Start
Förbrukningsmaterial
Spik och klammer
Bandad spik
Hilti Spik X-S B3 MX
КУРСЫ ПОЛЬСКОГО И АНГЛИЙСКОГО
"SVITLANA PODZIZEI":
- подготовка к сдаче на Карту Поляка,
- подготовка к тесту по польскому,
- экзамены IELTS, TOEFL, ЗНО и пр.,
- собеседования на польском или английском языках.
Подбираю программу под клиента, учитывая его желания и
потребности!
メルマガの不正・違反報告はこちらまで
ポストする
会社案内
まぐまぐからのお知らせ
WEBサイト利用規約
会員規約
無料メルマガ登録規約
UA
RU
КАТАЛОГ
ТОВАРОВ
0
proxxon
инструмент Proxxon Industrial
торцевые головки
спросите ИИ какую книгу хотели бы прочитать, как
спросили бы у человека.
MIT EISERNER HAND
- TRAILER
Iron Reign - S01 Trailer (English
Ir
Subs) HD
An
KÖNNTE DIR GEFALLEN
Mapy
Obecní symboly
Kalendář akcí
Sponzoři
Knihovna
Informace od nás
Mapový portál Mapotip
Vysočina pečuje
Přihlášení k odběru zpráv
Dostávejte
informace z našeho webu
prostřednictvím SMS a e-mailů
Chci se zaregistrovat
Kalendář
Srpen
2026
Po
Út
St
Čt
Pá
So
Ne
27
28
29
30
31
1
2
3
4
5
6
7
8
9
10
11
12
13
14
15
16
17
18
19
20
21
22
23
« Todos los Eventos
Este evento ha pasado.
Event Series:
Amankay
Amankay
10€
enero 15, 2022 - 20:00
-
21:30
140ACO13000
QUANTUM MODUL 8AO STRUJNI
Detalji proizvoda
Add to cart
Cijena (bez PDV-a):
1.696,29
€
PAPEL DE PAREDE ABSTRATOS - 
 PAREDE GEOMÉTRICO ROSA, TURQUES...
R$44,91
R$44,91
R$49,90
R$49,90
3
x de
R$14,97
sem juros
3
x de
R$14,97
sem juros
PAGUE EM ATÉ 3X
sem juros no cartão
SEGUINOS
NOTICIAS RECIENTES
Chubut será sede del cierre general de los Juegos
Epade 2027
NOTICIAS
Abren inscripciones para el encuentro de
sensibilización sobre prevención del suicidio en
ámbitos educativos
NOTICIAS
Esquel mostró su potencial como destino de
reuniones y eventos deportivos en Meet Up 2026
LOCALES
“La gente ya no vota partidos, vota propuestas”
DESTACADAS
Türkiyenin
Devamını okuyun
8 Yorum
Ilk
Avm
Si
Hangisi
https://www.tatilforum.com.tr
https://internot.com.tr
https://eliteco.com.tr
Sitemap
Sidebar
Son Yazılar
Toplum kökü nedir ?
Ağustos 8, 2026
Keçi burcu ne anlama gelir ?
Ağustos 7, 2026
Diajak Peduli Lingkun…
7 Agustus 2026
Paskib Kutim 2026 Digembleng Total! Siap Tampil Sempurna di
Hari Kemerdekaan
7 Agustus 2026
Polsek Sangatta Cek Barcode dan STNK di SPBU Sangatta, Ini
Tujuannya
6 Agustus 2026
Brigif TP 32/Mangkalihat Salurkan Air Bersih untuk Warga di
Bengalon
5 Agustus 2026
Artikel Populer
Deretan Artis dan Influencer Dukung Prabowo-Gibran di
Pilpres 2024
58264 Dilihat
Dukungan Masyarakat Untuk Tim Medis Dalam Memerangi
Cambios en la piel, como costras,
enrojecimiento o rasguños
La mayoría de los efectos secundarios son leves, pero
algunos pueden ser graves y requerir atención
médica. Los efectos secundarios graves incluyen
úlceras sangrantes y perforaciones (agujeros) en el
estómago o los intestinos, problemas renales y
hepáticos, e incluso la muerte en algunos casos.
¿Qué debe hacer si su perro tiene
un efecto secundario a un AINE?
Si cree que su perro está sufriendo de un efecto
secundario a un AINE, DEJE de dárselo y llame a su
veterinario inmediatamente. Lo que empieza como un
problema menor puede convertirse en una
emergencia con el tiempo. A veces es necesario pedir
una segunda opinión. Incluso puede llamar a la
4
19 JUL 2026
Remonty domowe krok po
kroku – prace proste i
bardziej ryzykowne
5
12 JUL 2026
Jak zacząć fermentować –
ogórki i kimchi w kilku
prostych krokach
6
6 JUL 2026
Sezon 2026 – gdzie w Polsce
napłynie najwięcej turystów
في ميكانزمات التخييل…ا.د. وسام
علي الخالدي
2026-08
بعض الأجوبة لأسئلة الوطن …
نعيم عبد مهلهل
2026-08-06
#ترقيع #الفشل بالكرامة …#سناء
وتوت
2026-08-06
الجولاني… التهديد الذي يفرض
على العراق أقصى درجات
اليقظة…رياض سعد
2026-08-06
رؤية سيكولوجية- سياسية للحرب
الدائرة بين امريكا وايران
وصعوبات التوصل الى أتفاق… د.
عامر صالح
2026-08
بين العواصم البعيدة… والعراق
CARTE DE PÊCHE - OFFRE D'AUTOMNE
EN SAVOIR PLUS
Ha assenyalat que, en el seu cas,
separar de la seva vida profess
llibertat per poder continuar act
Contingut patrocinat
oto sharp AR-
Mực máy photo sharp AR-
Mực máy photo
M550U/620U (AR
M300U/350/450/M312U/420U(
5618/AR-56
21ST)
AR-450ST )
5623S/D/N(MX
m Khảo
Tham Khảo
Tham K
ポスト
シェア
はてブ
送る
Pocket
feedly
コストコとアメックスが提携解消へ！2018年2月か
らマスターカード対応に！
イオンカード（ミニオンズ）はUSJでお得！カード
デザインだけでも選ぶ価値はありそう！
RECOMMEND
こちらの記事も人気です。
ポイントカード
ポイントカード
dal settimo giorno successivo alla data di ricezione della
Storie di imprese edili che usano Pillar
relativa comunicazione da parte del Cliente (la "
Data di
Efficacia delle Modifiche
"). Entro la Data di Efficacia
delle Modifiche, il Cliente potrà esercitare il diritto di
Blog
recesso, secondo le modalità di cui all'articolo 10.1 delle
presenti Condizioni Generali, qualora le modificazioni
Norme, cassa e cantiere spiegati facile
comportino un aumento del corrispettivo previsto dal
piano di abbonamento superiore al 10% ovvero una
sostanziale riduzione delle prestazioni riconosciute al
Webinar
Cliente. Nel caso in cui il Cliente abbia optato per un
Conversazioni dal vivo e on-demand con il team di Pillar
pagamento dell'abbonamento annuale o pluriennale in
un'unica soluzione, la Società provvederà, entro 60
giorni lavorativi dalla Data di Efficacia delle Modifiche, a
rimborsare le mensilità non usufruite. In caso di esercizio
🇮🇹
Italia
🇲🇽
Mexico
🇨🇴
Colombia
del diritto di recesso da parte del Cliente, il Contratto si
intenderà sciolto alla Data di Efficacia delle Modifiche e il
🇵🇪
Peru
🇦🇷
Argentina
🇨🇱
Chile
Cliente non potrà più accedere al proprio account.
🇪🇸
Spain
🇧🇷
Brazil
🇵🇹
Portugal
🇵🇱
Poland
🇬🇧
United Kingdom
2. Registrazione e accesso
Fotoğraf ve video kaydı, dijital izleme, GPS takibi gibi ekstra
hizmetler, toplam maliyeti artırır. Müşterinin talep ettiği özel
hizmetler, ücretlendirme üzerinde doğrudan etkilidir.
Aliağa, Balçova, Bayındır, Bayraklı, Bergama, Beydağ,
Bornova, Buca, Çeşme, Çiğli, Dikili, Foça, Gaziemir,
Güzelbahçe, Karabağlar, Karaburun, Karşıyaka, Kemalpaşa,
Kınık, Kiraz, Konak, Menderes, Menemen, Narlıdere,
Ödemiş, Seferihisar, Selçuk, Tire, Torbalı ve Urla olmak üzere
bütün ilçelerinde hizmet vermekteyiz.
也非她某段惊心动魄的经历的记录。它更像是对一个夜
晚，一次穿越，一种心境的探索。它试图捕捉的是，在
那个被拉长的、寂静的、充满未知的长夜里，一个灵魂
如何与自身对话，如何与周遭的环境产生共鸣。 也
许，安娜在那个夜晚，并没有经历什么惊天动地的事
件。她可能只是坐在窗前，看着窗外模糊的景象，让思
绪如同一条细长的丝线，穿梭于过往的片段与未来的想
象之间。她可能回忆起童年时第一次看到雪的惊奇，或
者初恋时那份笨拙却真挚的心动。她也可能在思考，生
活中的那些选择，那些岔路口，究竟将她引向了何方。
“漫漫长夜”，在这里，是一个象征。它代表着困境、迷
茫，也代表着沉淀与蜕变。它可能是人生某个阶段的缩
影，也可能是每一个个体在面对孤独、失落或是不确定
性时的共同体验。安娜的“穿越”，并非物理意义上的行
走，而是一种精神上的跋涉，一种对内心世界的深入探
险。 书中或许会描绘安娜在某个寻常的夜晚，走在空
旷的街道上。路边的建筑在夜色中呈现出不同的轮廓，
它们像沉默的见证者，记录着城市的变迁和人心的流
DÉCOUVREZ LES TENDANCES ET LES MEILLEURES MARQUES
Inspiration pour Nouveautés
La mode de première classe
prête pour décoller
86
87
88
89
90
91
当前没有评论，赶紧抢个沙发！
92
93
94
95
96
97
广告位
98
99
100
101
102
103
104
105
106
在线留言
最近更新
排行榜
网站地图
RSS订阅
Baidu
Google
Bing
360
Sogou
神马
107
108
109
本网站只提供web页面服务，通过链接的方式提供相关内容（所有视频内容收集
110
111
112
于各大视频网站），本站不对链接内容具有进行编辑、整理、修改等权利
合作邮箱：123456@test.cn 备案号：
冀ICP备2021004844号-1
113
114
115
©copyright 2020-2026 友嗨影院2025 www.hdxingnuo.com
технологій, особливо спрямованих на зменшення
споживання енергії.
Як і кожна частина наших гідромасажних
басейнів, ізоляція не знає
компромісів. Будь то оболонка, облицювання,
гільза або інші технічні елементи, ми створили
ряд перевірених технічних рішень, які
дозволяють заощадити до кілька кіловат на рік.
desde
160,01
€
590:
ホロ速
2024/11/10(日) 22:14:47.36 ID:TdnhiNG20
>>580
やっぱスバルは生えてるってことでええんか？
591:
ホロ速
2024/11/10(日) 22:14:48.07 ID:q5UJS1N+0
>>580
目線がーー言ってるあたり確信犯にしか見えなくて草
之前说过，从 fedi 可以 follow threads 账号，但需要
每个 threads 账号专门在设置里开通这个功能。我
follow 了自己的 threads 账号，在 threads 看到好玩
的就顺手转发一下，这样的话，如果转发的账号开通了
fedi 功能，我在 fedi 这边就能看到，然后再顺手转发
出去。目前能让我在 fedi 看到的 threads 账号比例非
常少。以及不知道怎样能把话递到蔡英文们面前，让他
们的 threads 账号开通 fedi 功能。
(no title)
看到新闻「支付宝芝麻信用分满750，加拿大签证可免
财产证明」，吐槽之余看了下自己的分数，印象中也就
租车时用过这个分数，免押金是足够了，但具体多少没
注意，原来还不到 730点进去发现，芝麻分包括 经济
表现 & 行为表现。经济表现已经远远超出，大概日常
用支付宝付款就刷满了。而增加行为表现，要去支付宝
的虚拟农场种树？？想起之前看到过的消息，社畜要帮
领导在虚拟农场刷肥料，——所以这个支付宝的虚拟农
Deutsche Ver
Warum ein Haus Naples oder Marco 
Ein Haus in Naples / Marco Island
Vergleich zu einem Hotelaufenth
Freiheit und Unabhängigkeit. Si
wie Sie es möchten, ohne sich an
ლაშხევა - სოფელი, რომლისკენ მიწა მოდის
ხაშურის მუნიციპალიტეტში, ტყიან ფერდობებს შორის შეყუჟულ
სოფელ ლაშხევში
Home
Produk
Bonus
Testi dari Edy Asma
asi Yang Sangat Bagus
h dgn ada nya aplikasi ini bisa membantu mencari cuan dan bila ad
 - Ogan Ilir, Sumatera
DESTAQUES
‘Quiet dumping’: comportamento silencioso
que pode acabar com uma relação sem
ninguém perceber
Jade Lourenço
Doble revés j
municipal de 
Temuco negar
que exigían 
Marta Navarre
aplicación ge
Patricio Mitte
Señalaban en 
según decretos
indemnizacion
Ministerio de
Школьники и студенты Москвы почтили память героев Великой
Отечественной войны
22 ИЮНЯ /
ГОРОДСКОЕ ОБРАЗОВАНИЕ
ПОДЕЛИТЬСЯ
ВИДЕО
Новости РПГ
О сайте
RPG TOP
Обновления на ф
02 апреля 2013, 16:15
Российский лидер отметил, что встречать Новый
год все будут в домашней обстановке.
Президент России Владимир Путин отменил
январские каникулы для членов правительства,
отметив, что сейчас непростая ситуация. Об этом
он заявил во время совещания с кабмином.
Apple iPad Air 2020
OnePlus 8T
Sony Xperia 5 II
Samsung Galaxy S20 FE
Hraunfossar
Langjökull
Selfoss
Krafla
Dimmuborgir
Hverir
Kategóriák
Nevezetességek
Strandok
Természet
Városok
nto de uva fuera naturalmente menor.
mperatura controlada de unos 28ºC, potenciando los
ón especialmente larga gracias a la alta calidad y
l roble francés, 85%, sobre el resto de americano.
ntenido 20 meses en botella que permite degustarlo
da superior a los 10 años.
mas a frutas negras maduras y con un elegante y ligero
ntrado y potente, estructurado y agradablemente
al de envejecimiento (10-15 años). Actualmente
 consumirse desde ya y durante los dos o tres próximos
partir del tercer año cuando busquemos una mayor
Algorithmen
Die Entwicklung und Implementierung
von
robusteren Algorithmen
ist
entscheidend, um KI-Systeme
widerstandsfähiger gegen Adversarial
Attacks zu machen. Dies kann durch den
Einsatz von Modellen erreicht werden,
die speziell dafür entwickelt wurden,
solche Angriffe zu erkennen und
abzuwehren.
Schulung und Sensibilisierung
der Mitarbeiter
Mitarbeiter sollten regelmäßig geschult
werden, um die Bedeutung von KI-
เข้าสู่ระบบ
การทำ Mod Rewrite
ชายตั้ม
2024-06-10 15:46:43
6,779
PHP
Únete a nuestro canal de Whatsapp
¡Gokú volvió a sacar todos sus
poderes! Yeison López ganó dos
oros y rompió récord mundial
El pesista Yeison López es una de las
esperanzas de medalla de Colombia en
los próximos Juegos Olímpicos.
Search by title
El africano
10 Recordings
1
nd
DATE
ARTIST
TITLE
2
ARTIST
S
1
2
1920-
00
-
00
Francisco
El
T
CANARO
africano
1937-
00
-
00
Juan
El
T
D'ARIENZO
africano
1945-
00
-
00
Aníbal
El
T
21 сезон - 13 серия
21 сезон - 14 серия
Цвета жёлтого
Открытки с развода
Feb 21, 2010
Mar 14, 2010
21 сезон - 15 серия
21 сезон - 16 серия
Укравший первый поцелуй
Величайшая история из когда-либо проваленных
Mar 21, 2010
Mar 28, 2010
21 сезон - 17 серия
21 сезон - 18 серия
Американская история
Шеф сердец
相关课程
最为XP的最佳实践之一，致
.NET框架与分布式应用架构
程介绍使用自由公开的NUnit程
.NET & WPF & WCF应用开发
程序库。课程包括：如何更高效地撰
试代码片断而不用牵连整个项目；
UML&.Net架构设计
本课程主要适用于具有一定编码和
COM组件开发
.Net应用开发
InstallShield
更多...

__PROBLEM REQUIREMENTS__. Beginning with the first line above, could you copy every line exactly, up to and including the one with "sensibilización sobre prevención"?

__ANSWER SPACE__.
Start
Förbrukningsmaterial
Spik och klammer
Bandad spik
Hilti Spik X-S B3 MX
КУРСЫ ПОЛЬСКОГО И АНГЛИЙСКОГО
"SVITLANA PODZIZEI":
- подготовка к сдаче на Карту Поляка,
- подготовка к тесту по польскому,
- экзамены IELTS, TOEFL, ЗНО и пр.,
- собеседования на польском или английском языках.
Подбираю программу под клиента, учитывая его желания и
потребности!
メルマガの不正・違反報告はこちらまで
ポストする
会社案内
まぐまぐからのお知らせ
WEBサイト利用規約
会員規約
無料メルマガ登録規約
UA
RU
КАТАЛОГ
ТОВАРОВ
0
proxxon
инструмент Proxxon Industrial
торцевые головки
спросите ИИ какую книгу хотели бы прочитать, как
спросили бы у человека.
MIT EISERNER HAND
- TRAILER
Iron Reign - S01 Trailer (English
Ir
Subs) HD
An
KÖNNTE DIR GEFALLEN
Mapy
Obecní symboly
Kalendář akcí
Sponzoři
Knihovna
Informace od nás
Mapový portál Mapotip
Vysočina pečuje
Přihlášení k odběru zpráv
Dostávejte
informace z našeho webu
prostřednictvím SMS a e-mailů
Chci se zaregistrovat
Kalendář
Srpen
2026
Po
Út
St
Čt
Pá
So
Ne
27
28
29
30
31
1
2
3
4
5
6
7
8
9
10
11
12
13
14
15
16
17
18
19
20
21
22
23
« Todos los Eventos
Este evento ha pasado.
Event Series:
Amankay
Amankay
10€
enero 15, 2022 - 20:00
-
21:30
140ACO13000
QUANTUM MODUL 8AO STRUJNI
Detalji proizvoda
Add to cart
Cijena (bez PDV-a):
1.696,29
€
PAPEL DE PAREDE ABSTRATOS - 
 PAREDE GEOMÉTRICO ROSA, TURQUES...
R$44,91
R$44,91
R$49,90
R$49,90
3
x de
R$14,97
sem juros
3
x de
R$14,97
sem juros
PAGUE EM ATÉ 3X
sem juros no cartão
SEGUINOS
NOTICIAS RECIENTES
Chubut será sede del cierre general de los Juegos
Epade 2027
NOTICIAS
Abren inscripciones para el encuentro de
sensibilización sobre prevención del suicidio en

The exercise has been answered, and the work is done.